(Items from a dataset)
== == ==
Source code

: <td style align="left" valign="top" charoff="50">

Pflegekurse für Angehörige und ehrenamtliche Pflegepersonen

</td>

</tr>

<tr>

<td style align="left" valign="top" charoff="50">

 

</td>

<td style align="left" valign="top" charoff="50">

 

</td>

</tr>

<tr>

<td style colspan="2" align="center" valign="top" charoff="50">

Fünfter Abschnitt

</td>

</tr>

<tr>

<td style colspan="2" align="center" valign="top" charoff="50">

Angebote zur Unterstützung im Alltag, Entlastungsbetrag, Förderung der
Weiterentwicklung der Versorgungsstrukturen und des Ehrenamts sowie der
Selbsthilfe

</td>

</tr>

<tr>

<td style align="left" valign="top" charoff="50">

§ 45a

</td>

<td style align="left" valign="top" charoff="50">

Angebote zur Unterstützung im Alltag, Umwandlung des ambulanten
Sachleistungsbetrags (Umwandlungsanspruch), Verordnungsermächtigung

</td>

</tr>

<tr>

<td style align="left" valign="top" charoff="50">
== == ==
(Task item) Reproduce all of the material above line for line, with no changes.

(Task result)
Source code

: <td style align="left" valign="top" charoff="50">

Pflegekurse für Angehörige und ehrenamtliche Pflegepersonen

</td>

</tr>

<tr>

<td style align="left" valign="top" charoff="50">

 

</td>

<td style align="left" valign="top" charoff="50">

 

</td>

</tr>

<tr>

<td style colspan="2" align="center" valign="top" charoff="50">

Fünfter Abschnitt

</td>

</tr>

<tr>

<td style colspan="2" align="center" valign="top" charoff="50">

Angebote zur Unterstützung im Alltag, Entlastungsbetrag, Förderung der
Weiterentwicklung der Versorgungsstrukturen und des Ehrenamts sowie der
Selbsthilfe

</td>

</tr>

<tr>

<td style align="left" valign="top" charoff="50">

§ 45a

</td>

<td style align="left" valign="top" charoff="50">

Angebote zur Unterstützung im Alltag, Umwandlung des ambulanten
Sachleistungsbetrags (Umwandlungsanspruch), Verordnungsermächtigung

</td>

</tr>

<tr>

<td style align="left" valign="top" charoff="50">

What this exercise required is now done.